Summary
This study investigated the impact of home or hospital management on biopsychosocial and economic outcomes of children with type 1 diabetes at the time of diagnosis. Children were randomised to receive treatment initiation at home or in hospital with a primary outcome of difference in HbA1c 24 months after commencing therapy, while personal outcomes such as anxiety and quality of life were also measured.
The study found that hospital management of type 1 diabetes in clinically-well children at diagnosis significantly increases NHS costs, with no difference in glycaemic control or quality of life over the first 24 months when compared to home management.
Results
This study involved the largest UK sample of children with diabetes ever recruited at diagnosis.
The primary outcome measure was glycosylated haemoglobin (HbA1c) at 24 months: findings showed no significant difference (p=0.865) in mean HbA1c between home and hospital.
Secondary outcome measures for patients included psychological assessment of quality of life. For parents, they included anxiety.
Parents showed no significant differences between trial arms. For children, there were some significant differences, and one differential effect over time between trial arms, self-esteem. Both staying in hospital and going home produced some stress, just different.
Initiation costs were significantly higher in the hospital arm due to the costs of in-patient care. Direct diabetes specific resource use was similar between arms.
Challenge
Before this study there was no high quality evidence on the differences in outcomes between hospital admissions and home management from diagnosis in children who are clinically-well.
If one or the other was found to reduce re-admissions and result in improved, sustained, glycaemic control, it could help reduce the risk of diabetes-related complications in later life. These issues needed to be examined, to determine the effect of home management and hospitalisation on patients’ long term health and wellbeing, and to assess cost-effectiveness. A randomised controlled trial (RCT) was needed.
The DECIDE multi-centred RCT was designed to provide high quality evidence on which to base decisions about the treatment environment (home or hospital) for children with newly diagnosed type 1 diabetes.
Objectives
The research aimed to determine whether, in children with newly diagnosed diabetes who were not acutely unwell, it was better to admit to hospital for initiation of insulin treatment, or whether results would be better if initial management was provided at home.
It investigated the effect of starting treatment at home and in hospital. The research looked at parents' and children's psychological adjustment, coping and adaptation to the diagnosis, diabetes knowledge and satisfaction with service provision, total health service resource use and patient borne costs including time off school/work.
It explored the experience of home management and hospitalisation from the perspective of parents, children with diabetes, and health professionals.
Solution
This was a multi-centre RCT. The sample comprised 203 children aged 0-17 years newly diagnosed with type 1 diabetes, and their parents. Participants were randomised to receive either hospital or home management. Eight UK paediatric diabetes centres participated - a DECIDE manual was developed to assist them.
Data concerning length of stay at diagnosis, glycaemic control, growth, re-admissions, adverse events, home and clinic visits, school attendance, self-care activity and parents' time off work (related to the child's diabetes) and travel costs were collected at clinic visits for 24 months after diagnosis. At months one, 12 and 24, a blood sample was taken for HbA1c assessment in a centralised laboratory. Parents and children completed questionnaires at these stages.
Twenty months after diagnosis, face-to-face interviews were undertaken with parents and children, in both the hospital and home arms of the test. Telephone interviews were undertaken with health professionals.
Learnings
One of the main outputs from the developmental work at the start of this study was the manualisation of key components underpinning home-based care from diagnosis. This was necessary to support participating units lacking previous experience of providing home-based care from diagnosis. It will facilitate the cascading of these clinical approaches to other NHS Trusts.
Interviews with participating healthcare professionals underlined the implications of introducing new models of care. The analyses of these interviews provided insights into the challenges of introducing a new management approach.

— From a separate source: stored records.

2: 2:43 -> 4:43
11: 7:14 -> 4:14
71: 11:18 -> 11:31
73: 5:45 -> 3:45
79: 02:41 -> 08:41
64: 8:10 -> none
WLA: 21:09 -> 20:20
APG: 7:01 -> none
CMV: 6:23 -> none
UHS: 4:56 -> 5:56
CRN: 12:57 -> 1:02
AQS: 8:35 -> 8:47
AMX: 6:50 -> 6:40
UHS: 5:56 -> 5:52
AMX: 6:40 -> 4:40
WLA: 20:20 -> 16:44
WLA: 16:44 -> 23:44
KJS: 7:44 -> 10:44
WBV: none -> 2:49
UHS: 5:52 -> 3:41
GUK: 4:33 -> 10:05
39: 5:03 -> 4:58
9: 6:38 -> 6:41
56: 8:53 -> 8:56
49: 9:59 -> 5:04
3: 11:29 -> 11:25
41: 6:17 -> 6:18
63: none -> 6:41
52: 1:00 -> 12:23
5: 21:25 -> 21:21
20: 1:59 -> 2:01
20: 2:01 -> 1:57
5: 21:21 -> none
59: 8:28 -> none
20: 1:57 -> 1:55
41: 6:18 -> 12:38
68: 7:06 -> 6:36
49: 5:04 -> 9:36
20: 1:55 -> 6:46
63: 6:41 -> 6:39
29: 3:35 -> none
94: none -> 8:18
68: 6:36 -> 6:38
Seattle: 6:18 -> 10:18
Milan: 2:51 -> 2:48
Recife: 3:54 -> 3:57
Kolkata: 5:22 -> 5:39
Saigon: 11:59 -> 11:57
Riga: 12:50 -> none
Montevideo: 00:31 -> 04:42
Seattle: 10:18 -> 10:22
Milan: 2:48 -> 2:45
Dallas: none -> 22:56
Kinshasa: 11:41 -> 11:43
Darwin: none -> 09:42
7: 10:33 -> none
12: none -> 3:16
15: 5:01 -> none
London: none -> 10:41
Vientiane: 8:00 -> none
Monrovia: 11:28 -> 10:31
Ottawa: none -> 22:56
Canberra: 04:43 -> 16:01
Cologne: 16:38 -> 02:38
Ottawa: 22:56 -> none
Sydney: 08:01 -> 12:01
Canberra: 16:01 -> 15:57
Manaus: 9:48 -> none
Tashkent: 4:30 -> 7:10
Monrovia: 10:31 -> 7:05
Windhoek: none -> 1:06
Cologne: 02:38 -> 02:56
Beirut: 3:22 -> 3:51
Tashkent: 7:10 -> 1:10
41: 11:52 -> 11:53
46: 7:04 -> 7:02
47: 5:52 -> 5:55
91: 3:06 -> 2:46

Qualitative interviews with children aged >8 years with diabetes and their parents provided important information concerning what patients and families value, which will inform teams considering changes to their care model.
Evaluation
It is too early to measure the impact of this intervention beyond the immediate study.
The programme for care at home from diagnosis has been designed in a pragmatic manner to be easily adapted in centres beyond the immediate trial.
Two of the eight centres participating discontinued this approach when DECIDE finished, citing resource issues as a primary reason. Two changed their practice from hospital to home management following the trial but only under specific circumstances – if the child is two under years of age and diagnosed within office hours. Others have adopted a ‘hybrid’ model of home management in which children stay in hospital for one night at diagnosis and are subsequently managed in the home environment.